At first, it is not clear to the reader what we are dealing with vampires? zombies? merely the deranged left over few humans that survived some sort of plague? Ill leave it up to you to read it and make up your own mind. This is one of the things I really enjoyed about the book it didnt follow any solid fantasy/horror trope. Instead, Robert Neville spends quality time at the local library digging up science texts, learning how a virus or bacteria could spread through out humanity, why the infected need sleep during the day, why garlic repels them. Indeed, Richard Matheson builds science into this horror story, which makes it all the more frightening in the end.

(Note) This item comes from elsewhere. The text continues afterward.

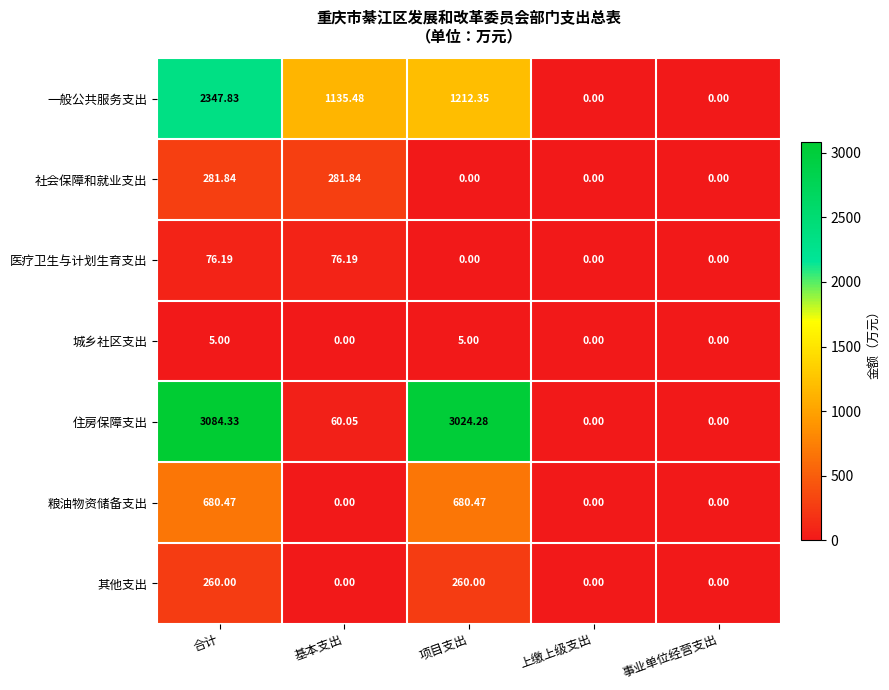

Which series has the largest total across all categories?

住房保障支出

I went back and forth on liking Robert Neville. He isnt the brightest of the bunch. Initially he seems a decent sort missing his family and friends, questioning his own sanity, feeling conflicted about hunting and disposing of the monsters by day. Hes also obsessed with sex. One comment had me rolling my eyes a bit something along the lines about how it would be worse to die a virgin than to become one of the blood-needy monsters that prowl around his house at night. Really? Sigh. But, on the other hand, it goes to show his loneliness and his possible slow slip into depravity.

Yet Robert rallies, digs into his science and experiments, and the second half of the book was even more interesting than the beginning. I began to feel for Robert and his lonely plight, his messed up purpose in life, his questions of whether or not he was the only uninfected human left alive. The ending was not what I expected at all, but I found it very fitting, satisfying, and a good explanation of the title.

The narrator put all his feeling into Robert Neville the anguish, frustration, surprise, tender loneliness truly came through. The narrator was a perfect fit for this characters.